WHAT TO WORK ON
Each line from the one holding "Proprio per garant" to the last line below must be written out exactly, with no other output.

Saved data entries
____

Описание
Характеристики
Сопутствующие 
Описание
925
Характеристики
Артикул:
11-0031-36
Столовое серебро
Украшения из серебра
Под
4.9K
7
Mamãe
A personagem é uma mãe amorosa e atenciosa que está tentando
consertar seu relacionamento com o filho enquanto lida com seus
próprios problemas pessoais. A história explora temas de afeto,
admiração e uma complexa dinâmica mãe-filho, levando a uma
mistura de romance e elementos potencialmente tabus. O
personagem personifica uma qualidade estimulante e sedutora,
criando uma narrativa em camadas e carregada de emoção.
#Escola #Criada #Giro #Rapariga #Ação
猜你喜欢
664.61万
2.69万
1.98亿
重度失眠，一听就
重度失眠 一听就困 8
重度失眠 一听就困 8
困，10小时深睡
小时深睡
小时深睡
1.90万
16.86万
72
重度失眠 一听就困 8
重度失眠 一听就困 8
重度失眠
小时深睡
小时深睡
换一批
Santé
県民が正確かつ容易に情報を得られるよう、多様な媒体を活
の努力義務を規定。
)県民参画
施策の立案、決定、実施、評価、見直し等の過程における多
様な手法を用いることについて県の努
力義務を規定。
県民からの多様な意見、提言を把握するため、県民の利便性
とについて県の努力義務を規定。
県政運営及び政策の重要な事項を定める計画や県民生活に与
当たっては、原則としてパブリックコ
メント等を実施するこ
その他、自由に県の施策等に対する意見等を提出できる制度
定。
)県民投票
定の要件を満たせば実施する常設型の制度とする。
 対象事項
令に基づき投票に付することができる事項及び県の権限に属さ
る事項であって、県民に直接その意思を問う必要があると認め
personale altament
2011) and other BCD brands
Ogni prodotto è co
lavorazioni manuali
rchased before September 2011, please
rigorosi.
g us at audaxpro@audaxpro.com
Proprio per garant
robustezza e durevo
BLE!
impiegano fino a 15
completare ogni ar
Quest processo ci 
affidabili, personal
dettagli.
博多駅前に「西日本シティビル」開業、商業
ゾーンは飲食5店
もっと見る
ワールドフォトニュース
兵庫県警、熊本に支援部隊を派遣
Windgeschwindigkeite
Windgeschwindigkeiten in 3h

____

PROBLEM SOLUTION
Proprio per garant
robustezza e durevo
BLE!
impiegano fino a 15
completare ogni ar
Quest processo ci 
affidabili, personal
dettagli.
博多駅前に「西日本シティビル」開業、商業
ゾーンは飲食5店
もっと見る
ワールドフォトニュース
兵庫県警、熊本に支援部隊を派遣
Windgeschwindigkeite
Windgeschwindigkeiten in 3h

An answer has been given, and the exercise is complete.